- [WHAT TO PRODUCE] Leave out all pictures while repeating the records exactly and completely.

- [PROVIDED ENTRIES]

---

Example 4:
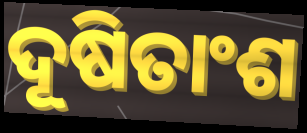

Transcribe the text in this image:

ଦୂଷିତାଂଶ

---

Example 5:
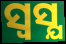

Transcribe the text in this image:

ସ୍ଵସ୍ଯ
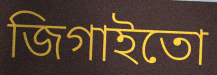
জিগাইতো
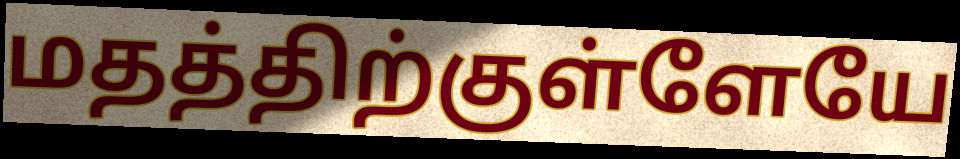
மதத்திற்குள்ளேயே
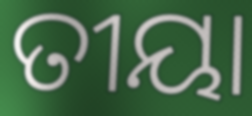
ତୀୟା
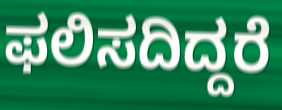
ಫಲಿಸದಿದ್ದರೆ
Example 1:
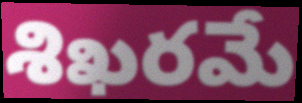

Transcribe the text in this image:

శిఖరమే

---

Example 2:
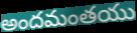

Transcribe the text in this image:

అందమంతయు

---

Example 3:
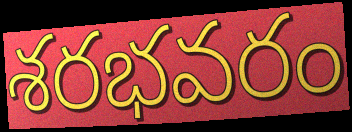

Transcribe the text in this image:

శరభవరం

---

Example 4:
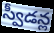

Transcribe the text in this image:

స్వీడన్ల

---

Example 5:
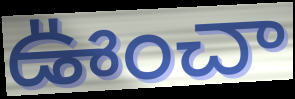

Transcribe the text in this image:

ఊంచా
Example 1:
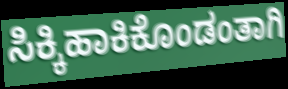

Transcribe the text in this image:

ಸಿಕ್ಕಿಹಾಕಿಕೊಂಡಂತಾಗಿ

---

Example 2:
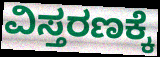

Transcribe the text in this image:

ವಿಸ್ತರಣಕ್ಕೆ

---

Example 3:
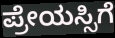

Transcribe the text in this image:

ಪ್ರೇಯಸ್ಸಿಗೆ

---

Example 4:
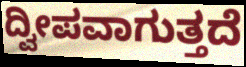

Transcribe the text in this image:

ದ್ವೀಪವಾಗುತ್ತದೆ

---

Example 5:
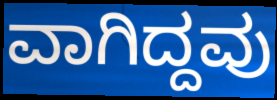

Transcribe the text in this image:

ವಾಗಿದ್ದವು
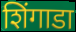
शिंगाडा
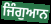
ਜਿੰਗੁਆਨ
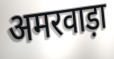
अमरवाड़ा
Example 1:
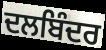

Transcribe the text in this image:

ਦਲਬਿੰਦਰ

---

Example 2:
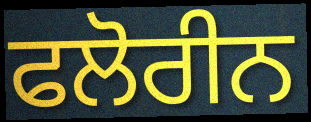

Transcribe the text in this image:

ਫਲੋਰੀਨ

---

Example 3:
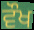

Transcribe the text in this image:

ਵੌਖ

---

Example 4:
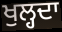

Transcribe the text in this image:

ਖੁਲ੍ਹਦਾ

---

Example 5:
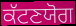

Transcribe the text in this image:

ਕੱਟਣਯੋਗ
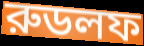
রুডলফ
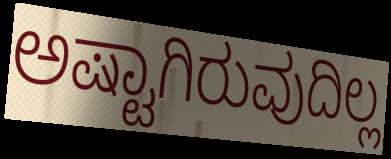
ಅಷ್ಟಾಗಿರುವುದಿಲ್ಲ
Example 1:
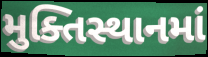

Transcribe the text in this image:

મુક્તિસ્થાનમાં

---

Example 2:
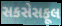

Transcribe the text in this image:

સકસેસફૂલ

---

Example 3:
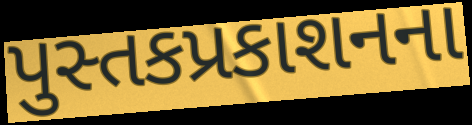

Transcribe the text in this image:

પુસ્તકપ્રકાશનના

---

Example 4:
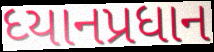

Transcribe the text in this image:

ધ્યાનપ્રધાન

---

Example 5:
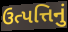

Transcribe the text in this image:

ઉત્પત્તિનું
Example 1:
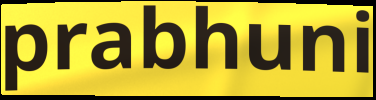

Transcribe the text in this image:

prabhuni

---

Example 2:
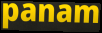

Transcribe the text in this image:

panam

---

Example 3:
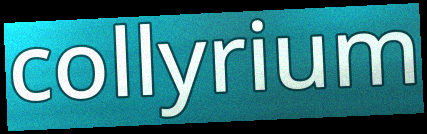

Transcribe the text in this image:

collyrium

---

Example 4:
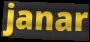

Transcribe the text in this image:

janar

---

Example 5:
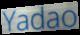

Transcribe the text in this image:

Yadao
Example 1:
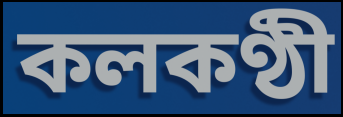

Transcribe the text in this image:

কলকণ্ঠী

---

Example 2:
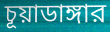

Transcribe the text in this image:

- [REPLY]
---

Example 4:

Transcribe the text in this image:

ଦୂଷିତାଂଶ

---

Example 5:

Transcribe the text in this image:

ସ୍ଵସ୍ଯ
জিগাইতো
மதத்திற்குள்ளேயே
ତୀୟା
ಫಲಿಸದಿದ್ದರೆ
Example 1:

Transcribe the text in this image:

శిఖరమే

---

Example 2:

Transcribe the text in this image:

అందమంతయు

---

Example 3:

Transcribe the text in this image:

శరభవరం

---

Example 4:

Transcribe the text in this image:

స్వీడన్ల

---

Example 5:

Transcribe the text in this image:

ఊంచా
Example 1:

Transcribe the text in this image:

ಸಿಕ್ಕಿಹಾಕಿಕೊಂಡಂತಾಗಿ

---

Example 2:

Transcribe the text in this image:

ವಿಸ್ತರಣಕ್ಕೆ

---

Example 3:

Transcribe the text in this image:

ಪ್ರೇಯಸ್ಸಿಗೆ

---

Example 4:

Transcribe the text in this image:

ದ್ವೀಪವಾಗುತ್ತದೆ

---

Example 5:

Transcribe the text in this image:

ವಾಗಿದ್ದವು
शिंगाडा
ਜਿੰਗੁਆਨ
अमरवाड़ा
Example 1:

Transcribe the text in this image:

ਦਲਬਿੰਦਰ

---

Example 2:

Transcribe the text in this image:

ਫਲੋਰੀਨ

---

Example 3:

Transcribe the text in this image:

ਵੌਖ

---

Example 4:

Transcribe the text in this image:

ਖੁਲ੍ਹਦਾ

---

Example 5:

Transcribe the text in this image:

ਕੱਟਣਯੋਗ
রুডলফ
ಅಷ್ಟಾಗಿರುವುದಿಲ್ಲ
Example 1:

Transcribe the text in this image:

મુક્તિસ્થાનમાં

---

Example 2:

Transcribe the text in this image:

સકસેસફૂલ

---

Example 3:

Transcribe the text in this image:

પુસ્તકપ્રકાશનના

---

Example 4:

Transcribe the text in this image:

ધ્યાનપ્રધાન

---

Example 5:

Transcribe the text in this image:

ઉત્પત્તિનું
Example 1:

Transcribe the text in this image:

prabhuni

---

Example 2:

Transcribe the text in this image:

panam

---

Example 3:

Transcribe the text in this image:

collyrium

---

Example 4:

Transcribe the text in this image:

janar

---

Example 5:

Transcribe the text in this image:

Yadao
Example 1:

Transcribe the text in this image:

কলকণ্ঠী

---

Example 2:

Transcribe the text in this image:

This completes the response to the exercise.